He did not bear our sin and shame just to get us out of hell and into heaven. The redemption might begin with us but that curse he bore was also the curse of creation. His good creation was put in chains and goes about groaning and moaning for the day it can break free. It longs for the day when Shalom returns when His blessings 'flow far as the curse is found'. The Prince of Peace came to bring peace...or Shalom. When we look at the unrest in nations of this world, we are reminded once again just how broken Shalom is. The answer to sin and brokenness is Christ. He is Truth. He is life. And he is the only way. We live in a country who at its conception understood the value of truth. How often do we pray that God would reveal His Truth to us? And when he does reveal Truth how do we respond? A Bible study leader once reminded those of us in the study that we may not like everything in the Bible, but it is still God’s Word and God calls us to obedience and will hold us accountable for how we respond to His Word. How often do we study books of the Bible that might not be our ‘favorite’ sections?
Really the question is how much do we really yearn for Truth? We can talk all day about wanting to know Jesus, but the Jesus of the Bible is Truth, and sometimes I think we go about creating our own Jesus by looking at Scripture as a buffet where we pick and choose sections to pay attention to. That Jesus is not the Jesus of the Bible; any Jesus constructed by bits and pieces of Bible passages is an idol. We can't take bits and pieces of God's Word, we must understand it as a whole. John Calvin once said that our hearts are idol factories. It is so painfully true. All of us want to embrace those biblical concepts we like while tossing the more difficult to swallow passages out the window. When we do that we have essentially denied truth and created a god that we like, rather than embracing the true God. We love to look at the Israelites and gasp at their golden calves and idolatry, yet we do the exact same thing over and over and over...whether it is chopping us Scripture to make it palatable for us or whether we rely on the material blessings God has given us. We are those Israelites. Our hearts are just like theirs...full of our ready made idols.

+---+

### BRIEF A:
Quote, word for word, the entries from the line containing "Photographs of a" through the line containing "dist [0.002635, 0.000154]".
### BRIEF B:
Extend the passage on Truth and idolatry, picking up after its final sentence.
The passage above and the entries that come after it have no connection to each other.

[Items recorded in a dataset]
+---+

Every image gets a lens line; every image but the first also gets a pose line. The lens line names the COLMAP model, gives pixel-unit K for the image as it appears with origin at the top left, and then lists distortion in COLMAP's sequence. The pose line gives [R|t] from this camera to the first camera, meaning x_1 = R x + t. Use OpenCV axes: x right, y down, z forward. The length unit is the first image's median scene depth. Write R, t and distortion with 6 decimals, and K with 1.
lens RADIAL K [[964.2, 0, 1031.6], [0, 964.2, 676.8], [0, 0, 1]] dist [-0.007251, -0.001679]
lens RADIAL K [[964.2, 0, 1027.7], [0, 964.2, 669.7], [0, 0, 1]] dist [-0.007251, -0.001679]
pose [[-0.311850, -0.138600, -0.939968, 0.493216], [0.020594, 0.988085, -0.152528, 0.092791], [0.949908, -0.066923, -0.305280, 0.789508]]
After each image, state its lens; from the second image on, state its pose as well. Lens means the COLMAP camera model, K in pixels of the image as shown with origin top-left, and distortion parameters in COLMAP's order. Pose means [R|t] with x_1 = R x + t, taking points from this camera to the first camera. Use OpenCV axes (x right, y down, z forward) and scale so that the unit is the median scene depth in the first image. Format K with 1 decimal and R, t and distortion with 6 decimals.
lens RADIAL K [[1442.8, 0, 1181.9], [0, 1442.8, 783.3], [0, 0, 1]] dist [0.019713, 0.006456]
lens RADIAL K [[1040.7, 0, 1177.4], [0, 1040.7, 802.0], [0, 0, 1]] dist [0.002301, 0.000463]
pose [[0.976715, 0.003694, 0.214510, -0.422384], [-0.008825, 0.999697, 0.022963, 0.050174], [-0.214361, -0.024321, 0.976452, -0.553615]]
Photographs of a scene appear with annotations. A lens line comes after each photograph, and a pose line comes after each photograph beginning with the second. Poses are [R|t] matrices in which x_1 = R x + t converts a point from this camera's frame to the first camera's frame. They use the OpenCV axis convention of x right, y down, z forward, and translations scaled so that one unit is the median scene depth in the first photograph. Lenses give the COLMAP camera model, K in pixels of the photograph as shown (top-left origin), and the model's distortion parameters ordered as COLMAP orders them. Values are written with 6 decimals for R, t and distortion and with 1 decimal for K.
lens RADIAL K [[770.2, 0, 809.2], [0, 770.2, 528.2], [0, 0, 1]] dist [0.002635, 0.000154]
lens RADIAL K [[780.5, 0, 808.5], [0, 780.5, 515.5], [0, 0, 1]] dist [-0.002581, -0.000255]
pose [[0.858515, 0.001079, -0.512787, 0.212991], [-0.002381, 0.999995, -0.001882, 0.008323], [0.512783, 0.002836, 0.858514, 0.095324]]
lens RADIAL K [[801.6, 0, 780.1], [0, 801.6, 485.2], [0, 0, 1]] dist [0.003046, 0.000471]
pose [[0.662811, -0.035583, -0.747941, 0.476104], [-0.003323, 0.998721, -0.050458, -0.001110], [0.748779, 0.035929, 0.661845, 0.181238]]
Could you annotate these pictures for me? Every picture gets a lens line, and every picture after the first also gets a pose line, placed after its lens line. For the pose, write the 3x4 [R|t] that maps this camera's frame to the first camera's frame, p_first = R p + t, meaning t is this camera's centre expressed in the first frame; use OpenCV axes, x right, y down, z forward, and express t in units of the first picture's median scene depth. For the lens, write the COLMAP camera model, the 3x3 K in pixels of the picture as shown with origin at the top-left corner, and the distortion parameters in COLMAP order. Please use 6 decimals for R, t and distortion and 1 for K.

+---+

### ANSWER AREA A:
Photographs of a scene appear with annotations. A lens line comes after each photograph, and a pose line comes after each photograph beginning with the second. Poses are [R|t] matrices in which x_1 = R x + t converts a point from this camera's frame to the first camera's frame. They use the OpenCV axis convention of x right, y down, z forward, and translations scaled so that one unit is the median scene depth in the first photograph. Lenses give the COLMAP camera model, K in pixels of the photograph as shown (top-left origin), and the model's distortion parameters ordered as COLMAP orders them. Values are written with 6 decimals for R, t and distortion and with 1 decimal for K.
lens RADIAL K [[770.2, 0, 809.2], [0, 770.2, 528.2], [0, 0, 1]] dist [0.002635, 0.000154]

### ANSWER AREA B:
Just as God loved the Israelites, and plucked them out of slavery, He does the same with us. He plucks us out of slavery, adopts us, redeems us, and sanctifies us. We desperately need Truth to squelch the idol factories of our minds. Part of the problem is that not only have we divided this world into spiritual and physical, we have divided our Bibles too. The Old Testament, which points entirely to Christ as our Savior has been pushed to the side in most churches. We have forgotten that all Scripture is God-breathed. You cannot divide God’s Word against God’s Word. God is the same yesterday, today and forever. He does not contradict Himself. He is not an inconsistent or conflicted God and hence, His Word is not.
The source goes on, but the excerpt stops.